最終シーズンとなる第5シーズンが2024年に配信予定であると発表されているネットフリックスオリジナルドラマ作品、『YOU ー君がすべてー』。

やっと、本当にやっとの思いでシーズン4まで見終えた感想を記す。

※微バレ含む。
細かい出来事には触れませんが、ハッピーエンドかバッドエンドか、及び各シーズンの舞台や登場人物などあらすじ程度のネタバレを含みます。気にしない人向け。


シーズンがまだ1か2しか出ていなかった頃におすすめに出てきてネットフリックスの仕様で勝手に再生される予告を見ていた時は、ストーカー気質な恋人の純愛ストーリー?と思っていた。
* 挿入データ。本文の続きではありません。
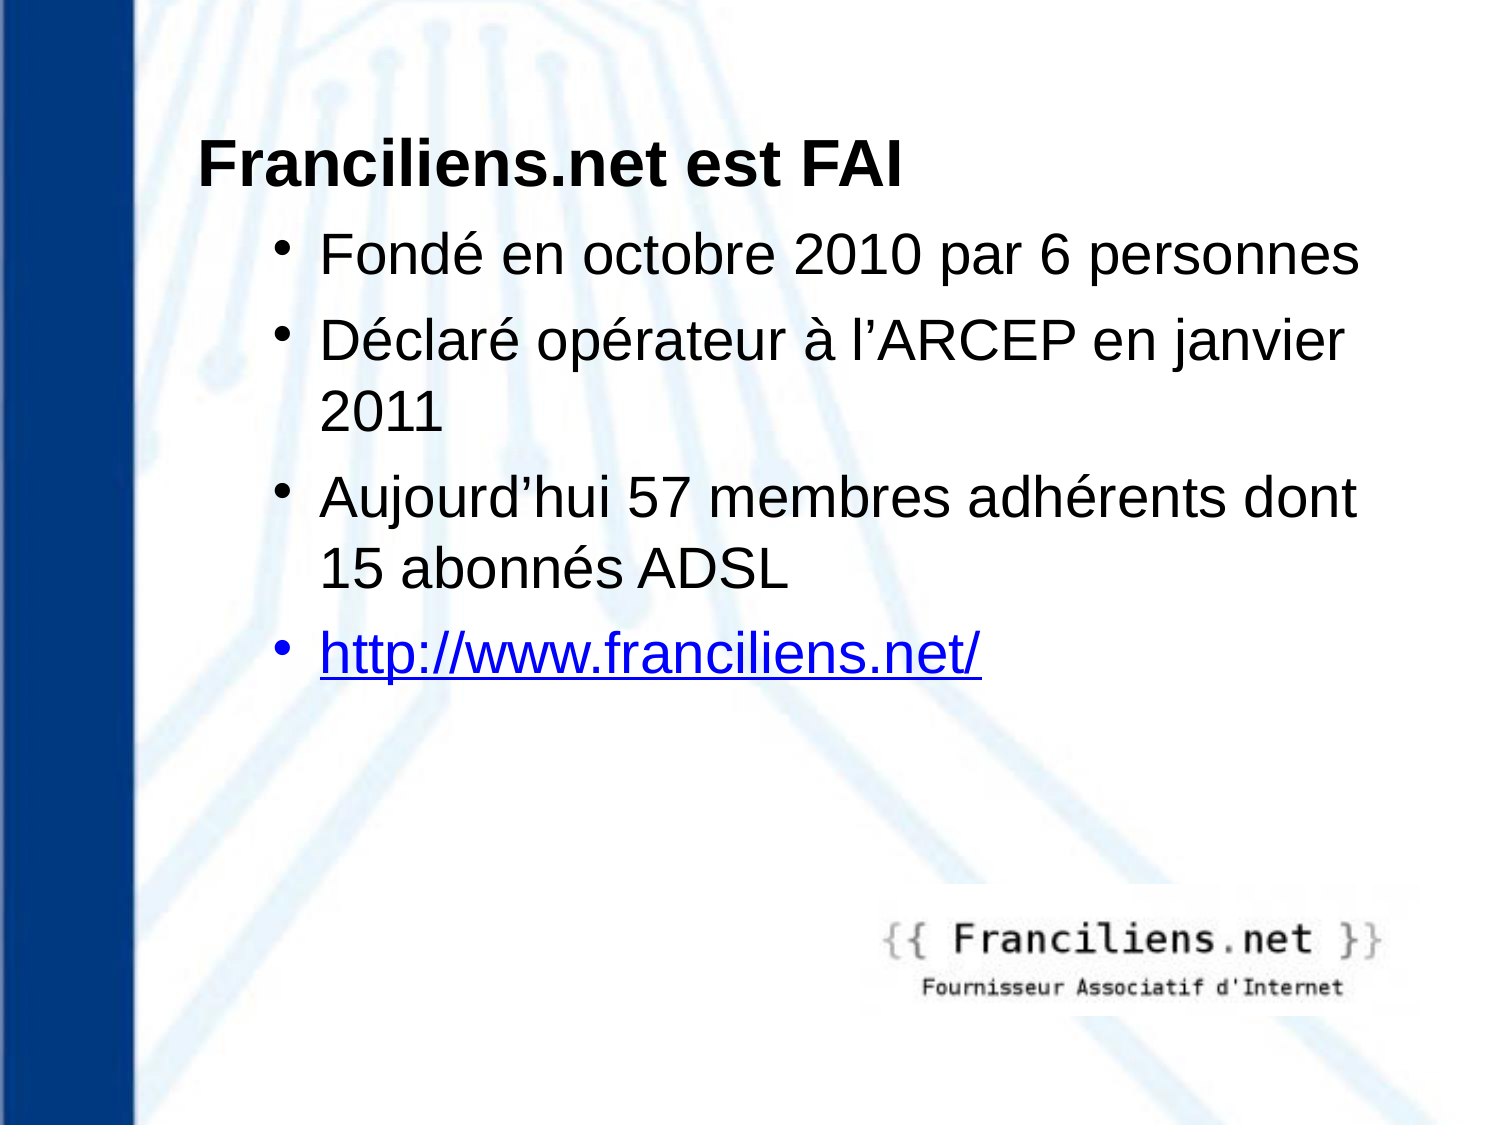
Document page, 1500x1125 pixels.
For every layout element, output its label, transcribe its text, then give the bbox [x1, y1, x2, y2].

なんならシーズン1の半分くらいまではそう思ってみていた。主人公のJoeがやることは確かにだいぶ粘着質なストーカー行為ばかりなのだけど、想い人へ向ける愛はあまりにまっすぐ純真なもののように何も知らないうちは伝わってしまう。
それはこの物語が常にJoeの心情がありありと描かれた彼自身のモノローグによって構成されているからでもある。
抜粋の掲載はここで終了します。